The government’s test to assess whether individuals are suitable for employment is an ‘inhumane ordeal’ for homeless people, the head of a charity said today.
Leslie Morphy, chief executive of homelessness charity Crisis, said the work capability assessment is unsuitable for homeless people and does not take into account the problems they face.
Speaking at the charity’s annual conference, she said: ‘Homeless people are facing stressful and traumatic interviews from assessors who are compelled to carry out a process that ignores the fact that homelessness has a massive effect on individual’s health and fitness for work.’
The WCA was introduced in October 2008 and is used when someone is applying for employment and support allowance. It can include a medical assessment to investigate someone’s illness or disability and ‘test’ whether they are capable for work.

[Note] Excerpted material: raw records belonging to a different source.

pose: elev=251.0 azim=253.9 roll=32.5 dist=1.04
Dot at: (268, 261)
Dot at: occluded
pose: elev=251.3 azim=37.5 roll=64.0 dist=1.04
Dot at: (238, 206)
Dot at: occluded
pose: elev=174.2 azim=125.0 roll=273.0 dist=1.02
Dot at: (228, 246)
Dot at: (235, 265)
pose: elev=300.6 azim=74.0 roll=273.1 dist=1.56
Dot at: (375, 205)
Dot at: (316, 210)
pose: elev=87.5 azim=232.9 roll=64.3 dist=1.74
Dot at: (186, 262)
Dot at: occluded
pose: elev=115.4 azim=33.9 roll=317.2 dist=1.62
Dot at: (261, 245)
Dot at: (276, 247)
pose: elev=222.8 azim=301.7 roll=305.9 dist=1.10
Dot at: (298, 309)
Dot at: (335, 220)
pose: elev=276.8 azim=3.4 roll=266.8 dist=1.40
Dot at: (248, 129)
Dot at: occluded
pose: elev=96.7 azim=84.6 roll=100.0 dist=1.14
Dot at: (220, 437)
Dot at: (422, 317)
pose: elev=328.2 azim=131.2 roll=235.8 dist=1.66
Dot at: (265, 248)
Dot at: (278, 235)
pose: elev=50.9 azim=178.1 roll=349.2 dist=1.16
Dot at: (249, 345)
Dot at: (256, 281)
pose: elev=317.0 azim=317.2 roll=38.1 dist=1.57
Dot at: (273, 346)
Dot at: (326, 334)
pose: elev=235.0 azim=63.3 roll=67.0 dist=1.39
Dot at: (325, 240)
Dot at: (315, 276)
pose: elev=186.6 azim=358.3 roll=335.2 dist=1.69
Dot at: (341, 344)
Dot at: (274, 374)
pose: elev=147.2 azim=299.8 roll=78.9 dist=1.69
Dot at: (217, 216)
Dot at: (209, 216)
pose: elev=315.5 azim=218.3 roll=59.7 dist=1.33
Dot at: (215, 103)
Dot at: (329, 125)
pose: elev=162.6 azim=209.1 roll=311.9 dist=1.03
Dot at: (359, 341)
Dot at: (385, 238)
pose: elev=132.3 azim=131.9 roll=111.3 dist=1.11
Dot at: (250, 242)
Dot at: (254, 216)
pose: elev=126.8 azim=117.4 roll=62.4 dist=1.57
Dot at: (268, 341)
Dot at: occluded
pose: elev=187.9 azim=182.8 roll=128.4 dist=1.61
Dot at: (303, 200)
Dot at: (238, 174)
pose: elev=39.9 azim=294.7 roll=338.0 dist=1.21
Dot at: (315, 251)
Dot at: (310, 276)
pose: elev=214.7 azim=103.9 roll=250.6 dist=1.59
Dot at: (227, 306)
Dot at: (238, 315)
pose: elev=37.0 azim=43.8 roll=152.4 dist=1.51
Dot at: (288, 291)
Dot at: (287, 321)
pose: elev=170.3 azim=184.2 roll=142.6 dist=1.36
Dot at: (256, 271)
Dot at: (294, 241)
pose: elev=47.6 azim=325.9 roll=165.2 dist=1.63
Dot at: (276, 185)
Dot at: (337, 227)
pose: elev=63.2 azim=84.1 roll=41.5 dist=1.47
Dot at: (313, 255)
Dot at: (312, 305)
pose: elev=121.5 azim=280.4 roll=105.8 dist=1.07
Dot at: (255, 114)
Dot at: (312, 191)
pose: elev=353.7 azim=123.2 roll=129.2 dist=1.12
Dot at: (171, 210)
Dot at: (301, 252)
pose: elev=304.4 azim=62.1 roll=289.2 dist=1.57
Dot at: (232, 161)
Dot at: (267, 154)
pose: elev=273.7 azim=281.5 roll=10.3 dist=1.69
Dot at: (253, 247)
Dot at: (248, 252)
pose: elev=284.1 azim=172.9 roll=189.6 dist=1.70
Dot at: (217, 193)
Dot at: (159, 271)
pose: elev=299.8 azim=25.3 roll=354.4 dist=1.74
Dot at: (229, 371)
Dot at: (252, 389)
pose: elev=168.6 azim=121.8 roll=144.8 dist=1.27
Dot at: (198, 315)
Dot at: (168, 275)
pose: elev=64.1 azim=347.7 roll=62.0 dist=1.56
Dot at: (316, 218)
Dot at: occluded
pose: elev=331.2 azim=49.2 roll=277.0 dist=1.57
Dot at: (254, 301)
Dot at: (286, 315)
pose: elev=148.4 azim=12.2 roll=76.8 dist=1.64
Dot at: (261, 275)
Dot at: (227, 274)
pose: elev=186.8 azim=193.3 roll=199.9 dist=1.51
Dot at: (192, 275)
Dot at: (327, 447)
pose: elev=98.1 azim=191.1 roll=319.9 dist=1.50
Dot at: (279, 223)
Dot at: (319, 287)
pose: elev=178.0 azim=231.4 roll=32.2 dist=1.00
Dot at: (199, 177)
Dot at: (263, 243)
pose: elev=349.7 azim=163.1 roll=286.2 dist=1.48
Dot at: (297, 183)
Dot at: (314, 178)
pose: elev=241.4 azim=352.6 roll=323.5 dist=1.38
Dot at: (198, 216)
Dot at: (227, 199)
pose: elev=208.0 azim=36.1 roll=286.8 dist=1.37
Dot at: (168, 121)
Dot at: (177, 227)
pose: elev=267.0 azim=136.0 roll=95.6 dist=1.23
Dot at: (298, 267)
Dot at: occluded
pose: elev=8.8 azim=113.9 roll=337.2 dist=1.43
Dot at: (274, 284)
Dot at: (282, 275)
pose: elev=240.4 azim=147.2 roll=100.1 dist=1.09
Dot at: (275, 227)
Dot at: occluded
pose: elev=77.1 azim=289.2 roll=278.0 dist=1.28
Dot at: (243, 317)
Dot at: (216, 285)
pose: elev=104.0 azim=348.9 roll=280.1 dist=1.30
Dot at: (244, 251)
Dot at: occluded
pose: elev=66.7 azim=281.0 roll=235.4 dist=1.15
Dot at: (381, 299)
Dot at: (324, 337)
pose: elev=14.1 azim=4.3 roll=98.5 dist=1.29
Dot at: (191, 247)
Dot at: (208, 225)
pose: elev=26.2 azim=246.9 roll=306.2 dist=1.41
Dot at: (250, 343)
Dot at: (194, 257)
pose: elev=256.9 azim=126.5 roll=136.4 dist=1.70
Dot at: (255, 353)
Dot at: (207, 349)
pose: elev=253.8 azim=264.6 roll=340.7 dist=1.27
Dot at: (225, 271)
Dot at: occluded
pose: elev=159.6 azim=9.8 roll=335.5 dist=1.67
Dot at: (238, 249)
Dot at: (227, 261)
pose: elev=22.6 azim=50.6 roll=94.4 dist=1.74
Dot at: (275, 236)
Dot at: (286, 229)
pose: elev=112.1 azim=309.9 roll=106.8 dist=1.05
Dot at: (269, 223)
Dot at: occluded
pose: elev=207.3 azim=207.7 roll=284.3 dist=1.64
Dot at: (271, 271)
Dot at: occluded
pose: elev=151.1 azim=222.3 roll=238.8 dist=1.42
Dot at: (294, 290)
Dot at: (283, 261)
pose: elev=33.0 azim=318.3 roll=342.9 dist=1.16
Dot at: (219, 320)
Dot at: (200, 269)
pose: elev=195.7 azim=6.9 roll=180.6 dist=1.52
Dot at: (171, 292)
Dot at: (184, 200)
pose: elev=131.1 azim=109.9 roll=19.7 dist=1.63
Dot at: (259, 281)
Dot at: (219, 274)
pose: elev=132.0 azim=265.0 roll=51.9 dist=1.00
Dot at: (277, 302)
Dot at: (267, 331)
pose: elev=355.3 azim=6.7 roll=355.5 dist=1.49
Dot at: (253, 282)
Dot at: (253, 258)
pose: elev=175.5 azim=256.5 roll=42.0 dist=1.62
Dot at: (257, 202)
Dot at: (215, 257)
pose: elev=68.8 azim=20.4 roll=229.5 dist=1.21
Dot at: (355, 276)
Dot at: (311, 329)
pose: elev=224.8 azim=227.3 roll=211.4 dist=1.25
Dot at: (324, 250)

Crisis has carried out a study to assess single homeless people’s experiences of the WCA. It found 97 per cent of nearly 200 respondents found the test caused them stress and anxiety.
Forty per cent of respondents felt the survey assessors did not believe them, and 76 per cent appealed the decision. Nationally 40 per cent of appeals are successful, in a process that costs £50 million a year.
Crisis is calling for homelessness to be taken into account as part of the assessment process, as well as more general improvements to the system. It also wants to see independent quality checks introduced to ensure assessments are being carried out fairly.